Task 1: In the confusion matrix post, update the passage from "Let's start with" up to and including "one as another)." by replacing "data mining analyzer" with "data analyst".

Source document:
[START]

Tools for Machine Learning Performance Evaluation: Confusion Matrix

Tuesday, August 31, 2010

Hi all, 

I'll start to write some posts starting from now about Supervised and Unsupervised learning, specific related to performance evaluation such as classification accuracy, lift, roc curves, F1-Score and errors.

The Confusion Matrix

Let's start with the one popular tools to evaluate the performance of a model in tasks of classification or prediction:  The confusion matrix (in unsupervised learning it is typically called a matching matrix). Its focus is on the predictive capability of a model  rather than how fast the model takes to perform the classification, scalability, etc.

The confusion matrix is represented by a matrix which each row represents the instances in a predicted class, while each column represents in an actual class. One of the advantages of using this performance evaluation tool is that the data mining analyzer can easily see if the model is confusing two classes (i.e. commonly  mislabeling one as another).

The matrix also shows the accuracy of the classifier as the percentage of correctly classified patterns in a given class divided by the total number of patterns in that class. The overall (average) accuracy of the classifier is also evaluated by using the  confusion matrix.

Let's see a confusion matrix in action by showing an example. Imagine that you have a dataset that consists of 33 patterns that are 'Spam' (S) and 67 patterns that are 'Non-Spam' (NS).  For a classifier trained with this dataset to classify an e-mail as 'Spam' or 'Non-Spam', we can use the confusion matrix to see the classification accuracy based on the training data. In the example confusion matrix below, of the 33 patterns that are 'Spam' (S),  27 were correctly predicted as 'Spams' while 6 were incorrectly predicted as 'Non-Spams' (NB) (achieving an accuracy of 81.8%).  On the other hand, of the 67 patterns that are 'Non-Spams', 57 are correctly predicted as 'Non-Spams' while 10 were incorrectly classified as 'Spams' (an accuracy of 85.1%).  The overall accuracy of the classifier  for predicting both classes given this dataset is evaluated achieving 83%.

[END]

Task 2: Format all the rows below as a numbered list, skipping any blank lines and leaving the pictures out.

Dataset:
[START]

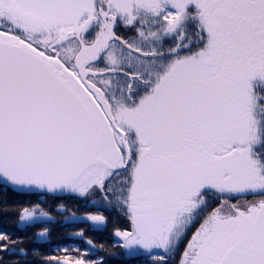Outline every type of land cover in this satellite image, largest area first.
Listing matches in <instances>:
<instances>
[{
	"label": "snow or ice",
	"instance_id": "1",
	"mask_svg": "<svg viewBox=\"0 0 264 264\" xmlns=\"http://www.w3.org/2000/svg\"><path fill=\"white\" fill-rule=\"evenodd\" d=\"M264 264V0H0V264Z\"/></svg>",
	"mask_w": 264,
	"mask_h": 264
},
{
	"label": "trees",
	"instance_id": "2",
	"mask_svg": "<svg viewBox=\"0 0 264 264\" xmlns=\"http://www.w3.org/2000/svg\"><path fill=\"white\" fill-rule=\"evenodd\" d=\"M132 264H135V262H132Z\"/></svg>",
	"mask_w": 264,
	"mask_h": 264
}]
</instances>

[END]

Problem solution 1:
Let's start with the one popular tools to evaluate the performance of a model in tasks of classification or prediction:  The confusion matrix (in unsupervised learning it is typically called a matching matrix). Its focus is on the predictive capability of a model  rather than how fast the model takes to perform the classification, scalability, etc.

The confusion matrix is represented by a matrix which each row represents the instances in a predicted class, while each column represents in an actual class. One of the advantages of using this performance evaluation tool is that the data analyst can easily see if the model is confusing two classes (i.e. commonly  mislabeling one as another).

Problem solution 2:
1. Outline every type of land cover in this satellite image, largest area first.
2. Listing matches in <instances>:
3. <instances>
4. [{
5. 	"label": "snow or ice",
6. 	"instance_id": "1",
7. 	"mask_svg": "<svg viewBox=\"0 0 264 264\" xmlns=\"http://www.w3.org/2000/svg\"><path fill=\"white\" fill-rule=\"evenodd\" d=\"M264 264V0H0V264Z\"/></svg>",
8. 	"mask_w": 264,
9. 	"mask_h": 264
10. },
11. {
12. 	"label": "trees",
13. 	"instance_id": "2",
14. 	"mask_svg": "<svg viewBox=\"0 0 264 264\" xmlns=\"http://www.w3.org/2000/svg\"><path fill=\"white\" fill-rule=\"evenodd\" d=\"M132 264H135V262H132Z\"/></svg>",
15. 	"mask_w": 264,
16. 	"mask_h": 264
17. }]
18. </instances>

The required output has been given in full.